REQUIRED WORK: Please copy every line with the string "discretion" from the entries below.

START SUPPLIED DATA

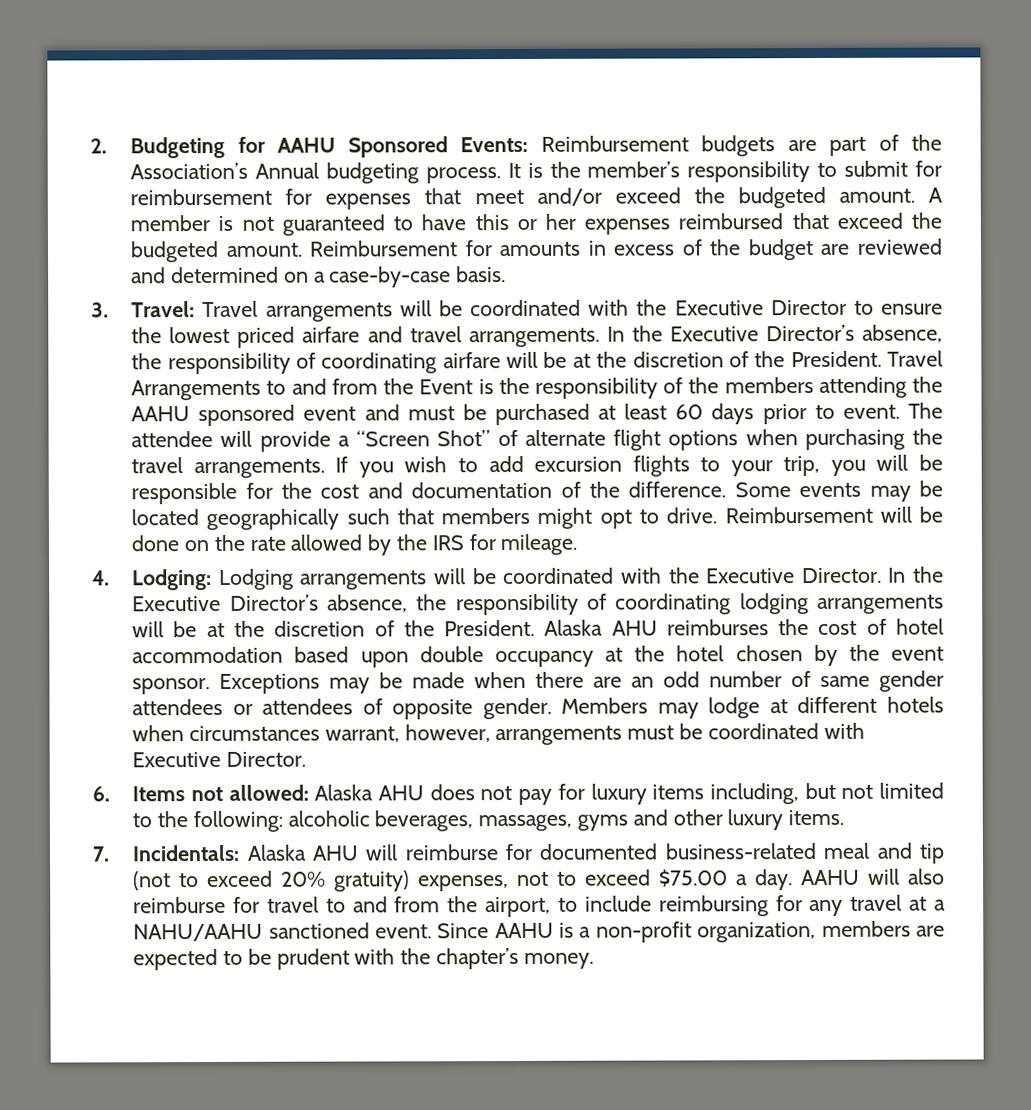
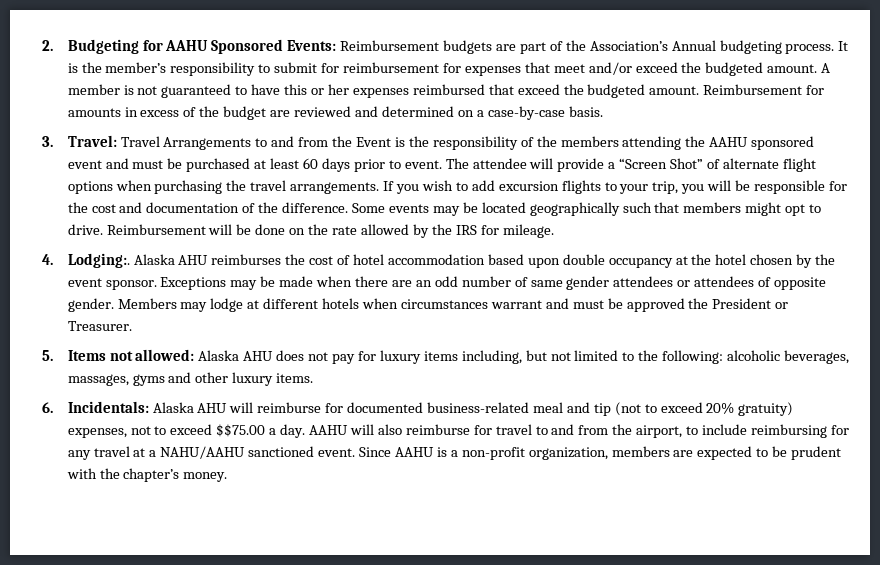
[265,299,944,322] [131,324,944,348] [131,350,943,375] arrangements will be coordinated with the Executive Director to ensure the lowest priced airfare and travel arrangements. In the Executive Director’s absence, the responsibility of coordinating airfare will be at the discretion of the President. Travel -> (160, 141) none
[132,566,944,591] [132,593,944,616] [132,619,536,638] Lodging: Lodging arrangements will be coordinated with the Executive Director. In the Executive Director’s absence, the responsibility of coordinating lodging arrangements will be at the discretion of the President. -> [67,253,130,268] Lodging:.
[324,722,865,746] [132,751,307,768] [92,786,110,802] warrant, however, arrangements must be coordinated with Executive Director. // 6. -> [490,298,789,312] [67,321,132,331] [42,350,53,361] warrant and must be approved the President or Treasurer. // 5.
[92,846,110,862] 7. -> [42,402,53,413] 6.
[659,869,729,887] $75.00 -> [216,424,266,437] $$75.00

END SUPPLIED DATA

EXERCISE RESULT:
[265,299,944,322] [131,324,944,348] [131,350,943,375] arrangements will be coordinated with the Executive Director to ensure the lowest priced airfare and travel arrangements. In the Executive Director’s absence, the responsibility of coordinating airfare will be at the discretion of the President. Travel -> (160, 141) none
[132,566,944,591] [132,593,944,616] [132,619,536,638] Lodging: Lodging arrangements will be coordinated with the Executive Director. In the Executive Director’s absence, the responsibility of coordinating lodging arrangements will be at the discretion of the President. -> [67,253,130,268] Lodging:.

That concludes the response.